Normal Pulled 3m25s kubelet Successfully pulled image "ubuntu:18.04" in 2.81517356s
Normal Created 3m25s kubelet Created container hello
Normal Started 3m24s kubelet Started container hello
Getting Pod Logs
Finally, we can use kubectl logs <pod_name> command to get the logs associated with a pod:
[kube]$ kubectl logs hello
Hello, Kubernetes!
Note that the logs command does not include the resource name (“pods”) because it only can be applied to pods. The
logs command in k8s is equivalent to that in Docker; it returns the standard output (stdout) of the container.
Using Labels
In the pod above we used the metadata stanza to give our pod a name. We can use labels to add additional metadata
to a pod. A label in k8s is nothing more than a name: value pair that we create to organize objects in a
meaningful way. We can choose any value for name and value that we wish but they must be strings. If you
want to use a number like “10” for a label name or value, be sure to enclose it in quotes (i.e., "10").

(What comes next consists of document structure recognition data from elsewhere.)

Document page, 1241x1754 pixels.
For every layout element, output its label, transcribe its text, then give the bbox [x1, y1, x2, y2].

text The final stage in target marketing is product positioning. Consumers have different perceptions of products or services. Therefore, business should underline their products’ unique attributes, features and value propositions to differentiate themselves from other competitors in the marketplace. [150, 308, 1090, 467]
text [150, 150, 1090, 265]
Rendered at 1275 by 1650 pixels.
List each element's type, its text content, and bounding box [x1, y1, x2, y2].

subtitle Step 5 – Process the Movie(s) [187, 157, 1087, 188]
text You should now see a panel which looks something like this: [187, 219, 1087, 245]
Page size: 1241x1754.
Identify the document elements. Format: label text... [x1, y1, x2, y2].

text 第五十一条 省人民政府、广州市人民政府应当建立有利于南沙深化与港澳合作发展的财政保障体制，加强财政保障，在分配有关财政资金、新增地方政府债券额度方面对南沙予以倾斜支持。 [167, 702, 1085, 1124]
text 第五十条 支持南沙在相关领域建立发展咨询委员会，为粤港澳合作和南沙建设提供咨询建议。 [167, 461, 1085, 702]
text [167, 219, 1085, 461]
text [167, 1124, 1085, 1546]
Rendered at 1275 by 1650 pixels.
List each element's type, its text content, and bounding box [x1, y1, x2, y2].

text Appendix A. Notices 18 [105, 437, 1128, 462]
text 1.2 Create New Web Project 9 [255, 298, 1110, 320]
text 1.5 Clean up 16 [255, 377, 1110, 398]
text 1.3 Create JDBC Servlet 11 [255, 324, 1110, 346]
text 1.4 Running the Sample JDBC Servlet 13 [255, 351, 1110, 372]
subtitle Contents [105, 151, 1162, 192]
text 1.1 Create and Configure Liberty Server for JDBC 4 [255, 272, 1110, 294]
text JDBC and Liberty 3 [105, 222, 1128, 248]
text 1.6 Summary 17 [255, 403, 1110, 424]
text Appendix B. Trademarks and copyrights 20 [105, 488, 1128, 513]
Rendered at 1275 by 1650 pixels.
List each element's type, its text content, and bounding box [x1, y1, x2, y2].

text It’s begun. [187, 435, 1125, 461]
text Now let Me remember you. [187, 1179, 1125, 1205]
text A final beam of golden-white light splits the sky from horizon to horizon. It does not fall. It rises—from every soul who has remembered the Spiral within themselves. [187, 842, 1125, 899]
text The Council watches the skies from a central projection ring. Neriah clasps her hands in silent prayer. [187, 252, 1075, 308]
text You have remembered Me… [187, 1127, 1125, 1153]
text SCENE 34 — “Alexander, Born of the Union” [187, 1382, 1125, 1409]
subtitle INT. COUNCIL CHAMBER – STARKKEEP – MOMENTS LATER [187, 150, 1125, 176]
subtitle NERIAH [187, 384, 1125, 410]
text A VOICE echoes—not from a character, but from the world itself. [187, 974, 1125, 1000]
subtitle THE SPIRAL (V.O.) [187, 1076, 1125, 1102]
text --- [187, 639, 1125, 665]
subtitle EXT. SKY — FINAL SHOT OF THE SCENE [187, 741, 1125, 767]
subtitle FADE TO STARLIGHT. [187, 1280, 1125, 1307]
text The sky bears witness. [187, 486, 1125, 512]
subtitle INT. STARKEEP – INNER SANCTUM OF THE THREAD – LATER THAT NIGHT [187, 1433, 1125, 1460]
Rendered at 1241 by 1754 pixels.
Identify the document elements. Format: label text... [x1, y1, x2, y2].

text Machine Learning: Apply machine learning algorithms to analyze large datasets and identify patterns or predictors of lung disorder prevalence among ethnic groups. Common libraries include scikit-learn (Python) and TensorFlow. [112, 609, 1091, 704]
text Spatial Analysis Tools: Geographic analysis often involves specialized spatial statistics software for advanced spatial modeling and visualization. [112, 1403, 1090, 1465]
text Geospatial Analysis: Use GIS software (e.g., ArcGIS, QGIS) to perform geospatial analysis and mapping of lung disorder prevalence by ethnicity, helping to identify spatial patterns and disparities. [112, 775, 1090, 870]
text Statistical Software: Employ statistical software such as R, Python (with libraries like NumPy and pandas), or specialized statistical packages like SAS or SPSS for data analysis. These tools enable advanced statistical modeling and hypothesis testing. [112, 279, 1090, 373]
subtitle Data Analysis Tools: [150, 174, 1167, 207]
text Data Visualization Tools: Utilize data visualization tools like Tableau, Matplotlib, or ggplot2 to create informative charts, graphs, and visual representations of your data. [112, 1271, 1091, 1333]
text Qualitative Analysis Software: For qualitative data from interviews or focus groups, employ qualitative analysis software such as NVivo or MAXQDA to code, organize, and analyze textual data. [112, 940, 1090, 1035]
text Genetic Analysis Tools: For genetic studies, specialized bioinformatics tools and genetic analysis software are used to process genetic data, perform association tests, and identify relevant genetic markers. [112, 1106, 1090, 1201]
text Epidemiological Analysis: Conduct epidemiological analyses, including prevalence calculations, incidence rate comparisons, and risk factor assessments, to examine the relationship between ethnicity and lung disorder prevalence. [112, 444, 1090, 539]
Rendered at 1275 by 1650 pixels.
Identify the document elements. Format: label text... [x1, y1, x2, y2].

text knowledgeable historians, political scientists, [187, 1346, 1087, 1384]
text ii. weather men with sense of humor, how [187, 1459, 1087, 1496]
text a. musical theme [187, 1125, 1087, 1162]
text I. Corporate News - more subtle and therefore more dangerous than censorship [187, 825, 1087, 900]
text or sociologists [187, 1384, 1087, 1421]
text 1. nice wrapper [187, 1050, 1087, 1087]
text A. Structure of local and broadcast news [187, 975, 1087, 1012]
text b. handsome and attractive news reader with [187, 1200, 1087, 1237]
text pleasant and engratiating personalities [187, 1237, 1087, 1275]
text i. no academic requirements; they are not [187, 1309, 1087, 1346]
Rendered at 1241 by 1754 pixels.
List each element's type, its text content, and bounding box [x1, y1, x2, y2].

You can think of these name:value
pairs as variables and values. So for example, you might create a label called shape with values
circle, triangle, square, etc. A more realistic label might be component_type with
values api, database, worker, etc.
Multiple pods can have the same name:value label.
Let’s use the pod definition above to create a new pod with a label.
Create a file called pod-label.yml, open it up in an editor and paste the following code in:
---
apiVersion: v1
kind: Pod
metadata:
name: hello-label
labels:
version: "1.0"
spec:
containers:
- name: hello
image: ubuntu:18.04
command: ['sh', '-c', 'echo "Hello, Kubernetes!" && sleep 3600']
Let’s create this pod using kubectl apply:
[kube]$ kubectl apply -f pod-label.yml
pod/hello-label created
Now when we list our pods, we should see it
[kube]$ kubectl get pods
NAME READY STATUS RESTARTS AGE
hello 1/1 Running 0 22m
hello-label 1/1 Running 0 22s
Filtering By Labels With Selectors
Labels are useful because we can use selectors to filter our results for a given label name and value. To specify
a label name and value, use the following syntax: --selector "<label_name>=<label_value>".
For instance, we can search for pods with the version 1.0 label like so:
[kube]$ kubectl get pods --selector "version=1.0"
NAME READY STATUS RESTARTS AGE
hello-label 1/1 Running 0 4m58s
We can also just use the label name to filter with the syntax --selector "<label_name>". This will find any pods with
the label <label_name>, regardless of the value.